Extract provided:
What about old books? Wikipedia? Law texts? Programming languages documentations?

How many tokens is a 100 pages PDF? 10k to 100k?

For reference, I think a common approximation is one token being 0.75 words.

For a 100 page book, that translates to around 50,000 tokens. For 1 mil+ tokens, we need to be looking at 2000+ page books. That's pretty rare, even for documentation.

It doesn't have to be text-based, though. I could see films and TV shows becoming increasingly important for long-context model training.

What about the role of synthetic data?

Synthetic data requires a discriminator that can select the highest quality results to feed back into training. Training a discriminator is easier than a full blown LLM, but it still suffers from a lack of high quality training data in the case of 1M context windows. How do you train a discriminator to select good 2,000 page synthetic books if the only ones you have to train it with are Proust and concatenated Harry Potter/Game of Thrones/etc.

Extracted data:
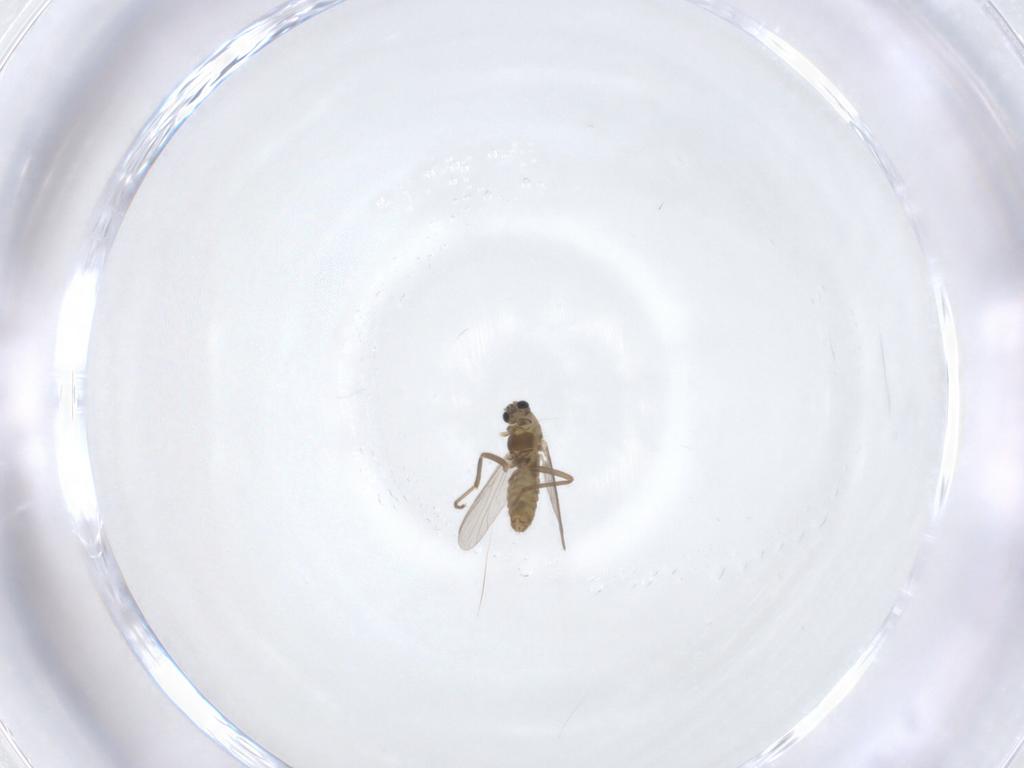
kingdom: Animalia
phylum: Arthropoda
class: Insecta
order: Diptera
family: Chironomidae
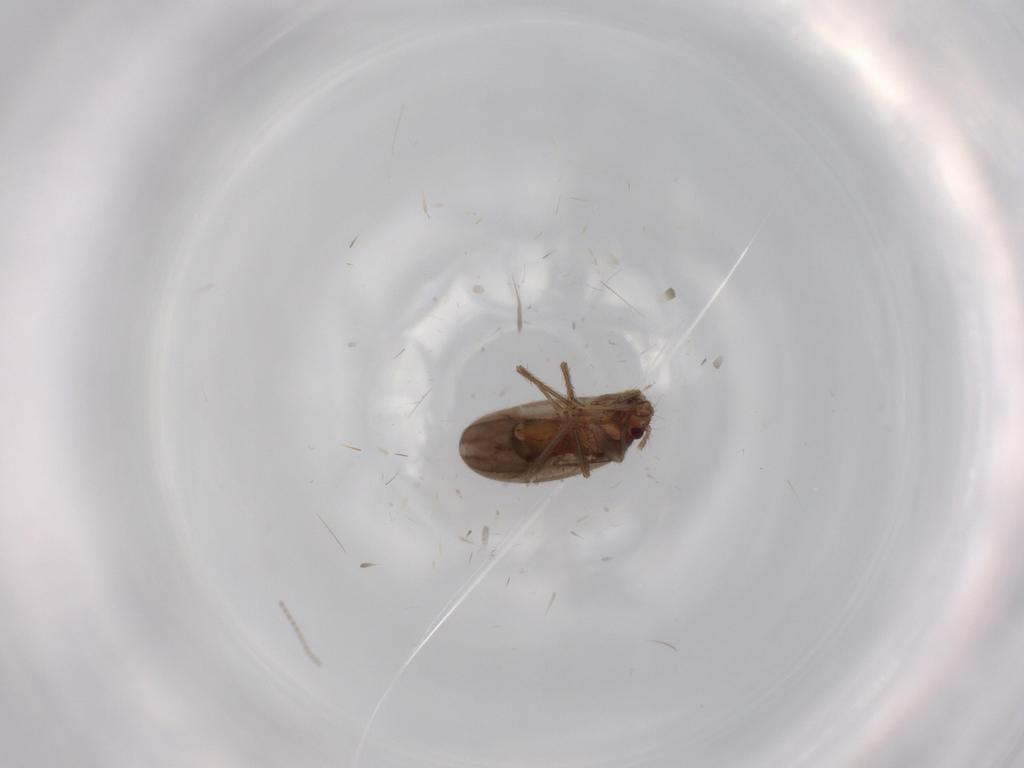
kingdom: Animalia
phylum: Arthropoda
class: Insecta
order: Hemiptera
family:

Problem A:
Answer these questions from the discussion of long-context training data:
(i) What common approximation is given for how many words one token equals?
(ii) About how many tokens does a 100 page book come to?
(iii) What does synthetic data require, according to the text?
Problem B: Proceed with the discussion of long-context training data, carrying it on from its final sentence.
None of the material is needed here.

Task result A:
(i) One token is about 0.75 words.
(ii) Around 50,000 tokens.
(iii) A discriminator that can select the highest quality results to feed back into training.

Task result B:
Wikipedia does not have many pages that are 750k words. According to Special:LongPages[1], the longest page right now is a little under 750k bytes.

https://en.wikipedia.org/wiki/List_of_chiropterans

Despite listing all presently known bats, the majority of "list of chiropterans" byte count is code that generates references to the IUCN Red List, not actual text. Most of Wikipedia's longest articles are code.